The Insurance Council of Australia (ICA) reported that insurers have received 48,220 claims related to the flooding in southeast Queensland and the New South Wales.
On Wednesday (March 02), claims shot up by 53%, demonstrating the significant impact of this event.
37,807 of the claims are from Queensland. The ICA expects New South Wales figures to increase in the coming days as more policyholders return to their homes and businesses.
Eighty-four per cent (84%) of total claims relate to property, with the remainder being motor vehicle claims.
ICA chief executive Andrew Hall will be meeting state and federal government stakeholders to report on these figures, discuss the availability and affordability of flood cover, and ensure the recovery process fully supports affected communities.
The ICA has also been working to conduct an aerial survey of impacted zones starting with Lismore, Ballina, Grafton, Murwillumbah, Gympie, Maryborough, Brisbane, and Logan.

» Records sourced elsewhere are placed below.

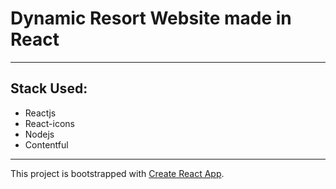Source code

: # Dynamic Resort Website made in React

---

## Stack Used:

- Reactjs
- React-icons
- Nodejs
- Contentful

---

This project is bootstrapped with [Create React App](https://github.com/facebook/create-react-app).
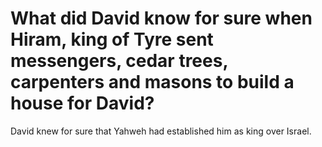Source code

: # What did David know for sure when Hiram, king of Tyre sent messengers, cedar trees, carpenters and masons to build a house for David?

David knew for sure that Yahweh had established him as king over Israel.
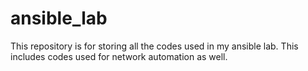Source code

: # ansible_lab
This repository is for storing all the codes used in my ansible lab. This includes codes used for network automation as well.
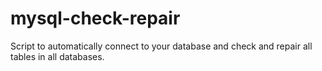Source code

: mysql-check-repair
==================
Script to automatically connect to your database and check and repair all tables in all databases.
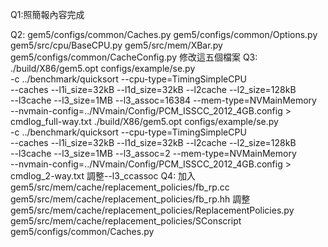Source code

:Q1:照簡報內容完成

Q2:
gem5/configs/common/Caches.py
gem5/configs/common/Options.py
gem5/src/cpu/BaseCPU.py
gem5/src/mem/XBar.py
gem5/configs/common/CacheConfig.py
修改這五個檔案
Q3:
./build/X86/gem5.opt configs/example/se.py \
-c ../benchmark/quicksort --cpu-type=TimingSimpleCPU \
--caches --l1i_size=32kB --l1d_size=32kB --l2cache --l2_size=128kB \
--l3cache --l3_size=1MB --l3_assoc=16384 --mem-type=NVMainMemory \
--nvmain-config=../NVmain/Config/PCM_ISSCC_2012_4GB.config > cmdlog_full-way.txt
./build/X86/gem5.opt configs/example/se.py \
-c ../benchmark/quicksort --cpu-type=TimingSimpleCPU \
--caches --l1i_size=32kB --l1d_size=32kB --l2cache --l2_size=128kB \
--l3cache --l3_size=1MB --l3_assoc=2 --mem-type=NVMainMemory \
--nvmain-config=../NVmain/Config/PCM_ISSCC_2012_4GB.config > cmdlog_2-way.txt
調整--l3_ccassoc
Q4:
加入
gem5/src/mem/cache/replacement_policies/fb_rp.cc
gem5/src/mem/cache/replacement_policies/fb_rp.hh
調整
gem5/src/mem/cache/replacement_policies/ReplacementPolicies.py
gem5/src/mem/cache/replacement_policies/SConscript
gem5/configs/common/Caches.py
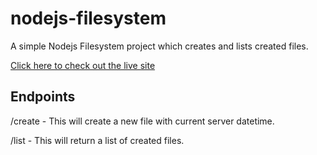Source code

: # nodejs-filesystem
A simple Nodejs Filesystem project which creates and lists created files.

[Click here to check out the live site](https://file-system-project.herokuapp.com/)


## Endpoints
/create -  This will create a new file with current server datetime.

/list - This will return a list of created files.

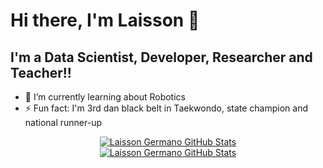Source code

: # Hi there, I'm Laisson 👋 

## I'm a Data Scientist, Developer, Researcher and Teacher!!

- 🌱 I’m currently learning about Robotics
- ⚡ Fun fact: I'm 3rd dan black belt in Taekwondo, state champion and national runner-up

<div align="center"> <a href="https://github.com/laissongermano"> <img alt="Laisson Germano GitHub Stats" src="https://github-readme-stats-laissonbrunos-projects.vercel.app/api?username=laissongermano&theme=dark&show_icons=true&hide_border=false&title_color=ff652f&icon_color=FFE400&bg_color=09131B&text_color=ffffff&border_color=0c1a25" /> </a> </div>

<div align="center"> <a href="https://github.com/laissongermano"> <img alt="Laisson Germano GitHub Stats" src="https://github-readme-stats-laissonbrunos-projects.vercel.app/api/top-langs?username=laissongermano&theme=dark&langs_count=20&layout=compact&show_icons=true&hide_border=false&title_color=ff652f&icon_color=FFE400&bg_color=09131B&text_color=ffffff&border_color=0c1a25" /> </a> </div>
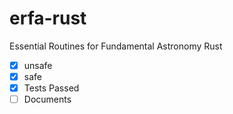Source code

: # erfa-rust
Essential Routines for Fundamental Astronomy Rust

- [x] unsafe
- [x] safe
- [x] Tests Passed
- [ ] Documents

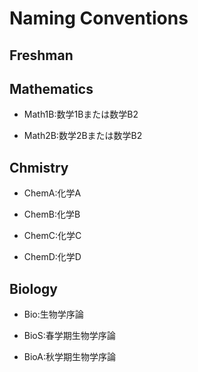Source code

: Naming Conventions
====

Freshman
----

Mathematics
----

- Math1B:数学1Bまたは数学B2

- Math2B:数学2Bまたは数学B2

Chmistry
----

- ChemA:化学A

- ChemB:化学B

- ChemC:化学C

- ChemD:化学D

Biology
----

- Bio:生物学序論

- BioS:春学期生物学序論

- BioA:秋学期生物学序論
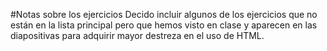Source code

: #Notas sobre los ejercicios
Decido incluir algunos de los ejercicios que no están en la lista principal pero que hemos visto en clase y aparecen en las diapositivas para adquirir mayor destreza en el uso de HTML.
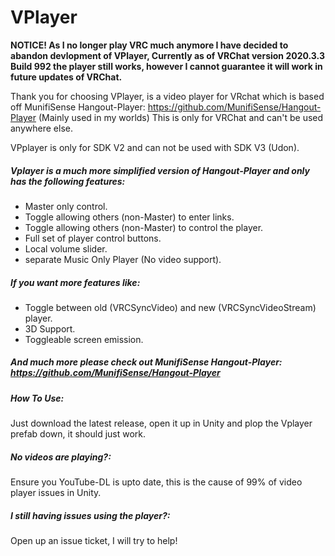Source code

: # VPlayer

**NOTICE! As I no longer play VRC much anymore I have decided to abandon devlopment of VPlayer, Currently as of VRChat version 2020.3.3 Build 992 the player still works, however I cannot guarantee it will work in future updates of VRChat.**

Thank you for choosing VPlayer, is a video player for VRchat which is based off MunifiSense Hangout-Player: https://github.com/MunifiSense/Hangout-Player (Mainly used in my worlds) This is only for VRChat and can't be used anywhere else.

VPplayer is only for SDK V2 and can not be used with SDK V3 (Udon).

##### Vplayer is a much more simplified version of Hangout-Player and only has the following features:

- Master only control.
- Toggle allowing others (non-Master) to enter links.
- Toggle allowing others (non-Master) to control the player.
- Full set of player control buttons.
- Local volume slider.
- separate Music Only Player (No video support).

##### If you want more features like:

- Toggle between old (VRCSyncVideo) and new (VRCSyncVideoStream) player.
- 3D Support.
- Toggleable screen emission.

##### And much more please check out MunifiSense Hangout-Player: https://github.com/MunifiSense/Hangout-Player 

##### How To Use:
Just download the latest release, open it up in Unity and plop the Vplayer prefab down, it should just work.

##### No videos are playing?:
Ensure you YouTube-DL is upto date, this is the cause of 99% of video player issues in Unity.

##### I still having issues using the player?:
Open up an issue ticket, I will try to help!
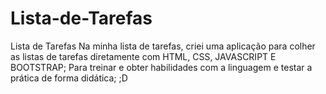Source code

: # Lista-de-Tarefas
Lista de Tarefas
Na minha lista de tarefas, criei uma aplicação para colher as listas de tarefas diretamente com HTML, CSS, JAVASCRIPT E BOOTSTRAP; Para treinar e obter habilidades com a linguagem 
e testar a prática de forma didática; ;D 
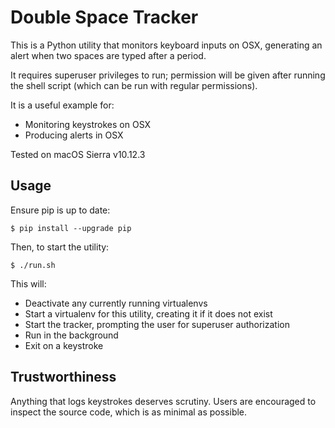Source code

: # Double Space Tracker
This is a Python utility that monitors keyboard inputs on OSX, generating an
alert when two spaces are typed after a period.

It requires superuser privileges to run; permission will be given after
running the shell script (which can be run with regular permissions).

It is a useful example for:

* Monitoring keystrokes on OSX
* Producing alerts in OSX

Tested on macOS Sierra v10.12.3

## Usage
Ensure pip is up to date:

    $ pip install --upgrade pip

Then, to start the utility:

    $ ./run.sh

This will:

* Deactivate any currently running virtualenvs
* Start a virtualenv for this utility, creating it if it does not exist
* Start the tracker, prompting the user for superuser authorization
* Run in the background
* Exit on a keystroke

## Trustworthiness
Anything that logs keystrokes deserves scrutiny. Users are encouraged to
inspect the source code, which is as minimal as possible.

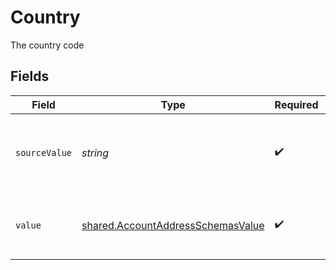 # Country

The country code


## Fields

| Field                                                                                         | Type                                                                                          | Required                                                                                      | Description                                                                                   | Example                                                                                       |
| --------------------------------------------------------------------------------------------- | --------------------------------------------------------------------------------------------- | --------------------------------------------------------------------------------------------- | --------------------------------------------------------------------------------------------- | --------------------------------------------------------------------------------------------- |
| `sourceValue`                                                                                 | *string*                                                                                      | :heavy_check_mark:                                                                            | The source value of the ISO 3166-1 alpha-2 code of the country.                               | GB                                                                                            |
| `value`                                                                                       | [shared.AccountAddressSchemasValue](../../../sdk/models/shared/accountaddressschemasvalue.md) | :heavy_check_mark:                                                                            | The ISO 3166-1 alpha-2 code of the country.                                                   | GB                                                                                            |
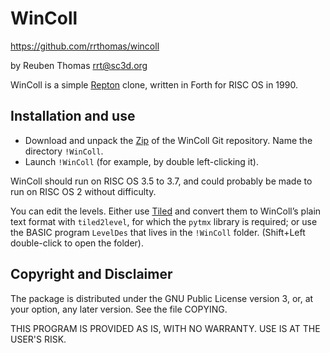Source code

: # WinColl

https://github.com/rrthomas/wincoll  

by Reuben Thomas <rrt@sc3d.org>  

WinColl is a simple
[Repton](https://en.wikipedia.org/wiki/Repton_(video_game)) clone, written
in Forth for RISC OS in 1990.


## Installation and use

* Download and unpack the [Zip](https://github.com/rrthomas/wincoll/archive/refs/heads/main.zip) of the WinColl Git repository. Name the directory `!WinColl`.
* Launch `!WinColl` (for example, by double left-clicking it).

WinColl should run on RISC OS 3.5 to 3.7, and could probably be made to run
on RISC OS 2 without difficulty.

You can edit the levels. Either use [Tiled](https://www.mapeditor.org/) and
convert them to WinColl’s plain text format with `tiled2level`, for which
the `pytmx` library is required; or use the BASIC program `LevelDes` that
lives in the `!WinColl` folder. (Shift+Left double-click to open the
folder).


## Copyright and Disclaimer

The package is distributed under the GNU Public License version 3, or, at
your option, any later version. See the file COPYING.

THIS PROGRAM IS PROVIDED AS IS, WITH NO WARRANTY. USE IS AT THE USER'S RISK.
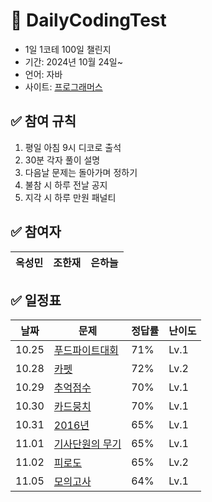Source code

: #  📝 DailyCodingTest
- 1일 1코테 100일 챌린지
- 기간: 2024년 10월 24일~
- 언어: 자바
- 사이트: [프로그래머스](https://programmers.co.kr/)

## ✅ 참여 규칙
1. 평일 아침 9시 디코로 출석
2. 30분 각자 풀이 설명
3. 다음날 문제는 돌아가며 정하기
4. 불참 시 하루 전날 공지
5. 지각 시 하루 만원 패널티

## ✅ 참여자
|옥성민|조한재|은하늘|
|---|---|---|

## ✅ 일정표

| 날짜   | 문제                                                    | 정답률 | 난이도 |
|--------|---------------------------------------------------------|--------|--------|
| 10.25  | [푸드파이트대회](https://school.programmers.co.kr/learn/courses/30/lessons/134240) | 71%    | Lv.1   |
| 10.28  | [카펫](https://school.programmers.co.kr/learn/courses/30/lessons/42842) | 72%    | Lv.2   |
| 10.29  | [추억점수](https://school.programmers.co.kr/learn/courses/30/lessons/176963) | 70%    | Lv.1  |
| 10.30  | [카드뭉치](https://school.programmers.co.kr/learn/courses/30/lessons/159994) | 70%    | Lv.1  |
| 10.31  | [2016년](https://school.programmers.co.kr/learn/courses/30/lessons/12901) | 65%    | Lv.1  |
| 11.01  | [기사단원의 무기](https://school.programmers.co.kr/learn/courses/30/lessons/136798) | 65%    | Lv.1  |
| 11.02  | [피로도](https://school.programmers.co.kr/learn/courses/30/lessons/87946) | 65%    | Lv.2  |
| 11.05  | [모의고사](https://school.programmers.co.kr/learn/courses/30/lessons/42840) | 64%   |  Lv.1  | 

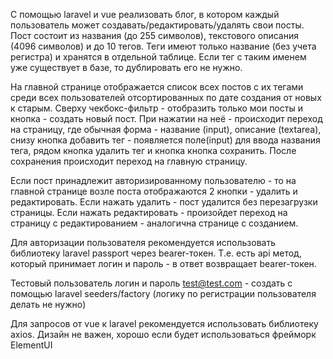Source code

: С помощью laravel и vue реализовать блог, в котором каждый пользователь может создавать/редактировать/удалять свои посты.  Пост состоит из названия (до 255 символов), текстового описания (4096 символов) и до 10 тегов. Теги имеют только название (без учета регистра) и хранятся в отдельной таблице. Если тег с таким именем уже существует в базе, то дублировать его не нужно.

На главной странице отображается список всех постов с их тегами среди всех пользователей отсортированных по дате создания от новых к старым. Сверху чекбокс-фильтр - отобразить только мои посты и кнопка - создать новый пост. При нажатии на неё - происходит переход на страницу, где обычная форма - название (input), описание (textarea), снизу кнопка добавить тег - появляется поле(input) для ввода названия тега, рядом кнопка удалить тег и кнопка кнопка сохранить. После сохранения происходит переход на главную страницу.

Если пост принадлежит авторизированному пользователю - то на главной странице возле поста отображаются 2 кнопки - удалить и редактировать. Если нажать удалить - пост удалится без перезагрузки страницы. Если нажать редактировать - произойдет переход на страницу с редактированием - аналогична странице с созданием.

Для авторизации пользователя рекомендуется использовать библиотеку laravel passport через bearer-токен. Т.е. есть api метод, который принимает логин и пароль - в ответ возвращает bearer-токен.

Тестовый пользователь логин и пароль test@test.com - создать с помощью laravel seeders/factory (логику по регистрации пользователя делать не нужно)

Для запросов от vue к laravel рекомендуется использовать библиотеку axios. Дизайн не важен, хорошо если будет использоваться фрейморк ElementUI
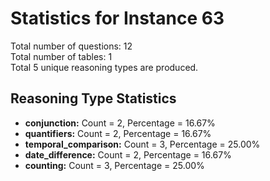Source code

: # Statistics for Instance 63<br/>
Total number of questions: 12<br/>
Total number of tables: 1<br/>
Total 5 unique reasoning types are produced.<br/>
## Reasoning Type Statistics<br/>
- **conjunction:** Count = 2, Percentage = 16.67%<br/>
- **quantifiers:** Count = 2, Percentage = 16.67%<br/>
- **temporal_comparison:** Count = 3, Percentage = 25.00%<br/>
- **date_difference:** Count = 2, Percentage = 16.67%<br/>
- **counting:** Count = 3, Percentage = 25.00%<br/>
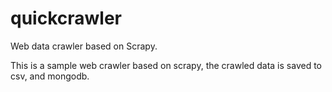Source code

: # quickcrawler

Web data crawler based on Scrapy.

This is a sample web crawler based on scrapy, the crawled data is saved to csv, and mongodb.
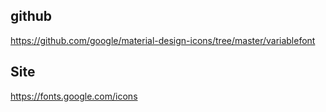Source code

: ## github
https://github.com/google/material-design-icons/tree/master/variablefont

## Site
https://fonts.google.com/icons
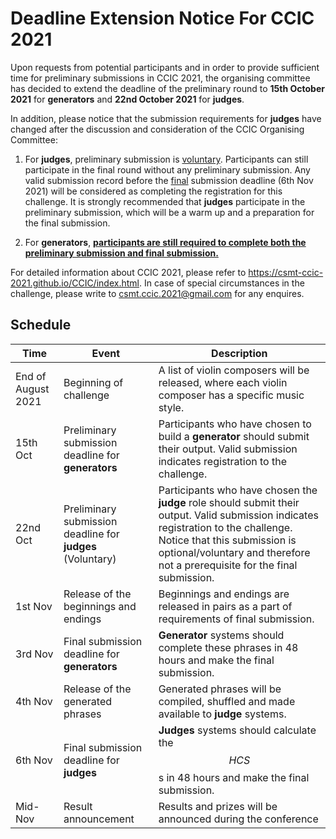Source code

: # Deadline Extension Notice For CCIC 2021



Upon requests from potential participants and in order to provide sufficient time for preliminary submissions in CCIC 2021, the organising committee has decided to extend the deadline of the preliminary round to **15th October 2021** for **generators** and **22nd October 2021** for **judges**. 

In addition, please notice that the submission requirements for **judges** have changed after the discussion and consideration of the CCIC Organising Committee:

1. For **judges**, preliminary submission is <u>voluntary</u>. Participants can still participate in the final round without any preliminary submission. Any valid submission record before the <u>final</u> submission deadline (6th Nov 2021) will be considered as completing the registration for this challenge. It is strongly recommended that **judges** participate in the preliminary submission, which will be a warm up and a preparation for the final submission.

2. For **generators**, **<u>participants are still required to complete both the preliminary submission and final submission.</u>** 

For detailed information about CCIC 2021, please refer to https://csmt-ccic-2021.github.io/CCIC/index.html. In case of special circumstances in the challenge, please write to [csmt.ccic.2021@gmail.com](mailto:csmt.ccic.2021@gmail.com) for any enquires.



## Schedule

| Time               | Event                                                      | Description                                                  |
| ------------------ | ---------------------------------------------------------- | ------------------------------------------------------------ |
| End of August 2021 | Beginning of challenge                                     | A list of violin composers will be released, where each violin composer has a specific music style. |
| 15th Oct           | Preliminary submission deadline for **generators**         | Participants who have chosen to build a **generator** should submit their output. Valid submission indicates registration to the challenge. |
| 22nd Oct           | Preliminary submission deadline for **judges** (Voluntary) | Participants who have chosen the **judge** role should submit their output. Valid submission indicates registration to the challenge. Notice that this submission is optional/voluntary and therefore not a prerequisite for the final submission. |
| 1st Nov | Release of the beginnings and endings        | Beginnings and endings are released in pairs as a part of requirements of final submission. |
| 3rd Nov | Final submission deadline for **generators** | **Generator** systems should complete these phrases in 48 hours and make the final submission. |
| 4th Nov | Release of the generated phrases             | Generated phrases will be compiled, shuffled and made available to **judge** systems. |
| 6th Nov | Final submission deadline for **judges**     | **Judges** systems should calculate the $$HCS$$s in 48 hours and make the final submission. |
| Mid-Nov | Result announcement                          | Results and prizes will be announced during the conference   |

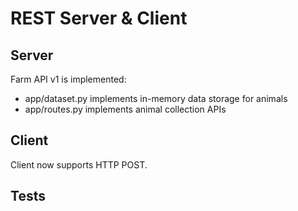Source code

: # REST Server & Client

## Server

Farm API v1 is implemented:
* app/dataset.py implements in-memory data storage for animals
* app/routes.py implements animal collection APIs


## Client

Client now supports HTTP POST.

## Tests

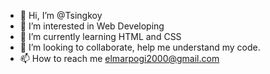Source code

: - 👋 Hi, I’m @Tsingkoy
- 👀 I’m interested in Web Developing
- 🌱 I’m currently learning HTML and CSS
- 💞️ I’m looking to collaborate, help me understand my code.
- 📫 How to reach me elmarpogi2000@gmail.com


<!---
Tsingkoy/Tsingkoy is a ✨ special ✨ repository because its `README.md` (this file) appears on your GitHub profile.
You can click the Preview link to take a look at your changes.
--->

This will verify the impact and scale of the flood and improve both insurer and government response time through accurate assessment of property conditions.
Following the 2011 Brisbane floods, insurance policies now have a standard flood definition. Hall reminded policyholders that even if they opted out of flood cover, they would most likely still be covered for storm damage.
“Insurance prices risk, and that means that for those in flood-prone locations – particularly small
businesses – flood cover can be costly,” Hall said. “That is why the ICA has called on all Australian governments to do more to protect homes, businesses, and communities from the impacts of extreme weather.
“With appropriate mitigation infrastructure and household-level programs, property can be better protected and premiums can decrease, but this can only be achieved if governments act with urgency.”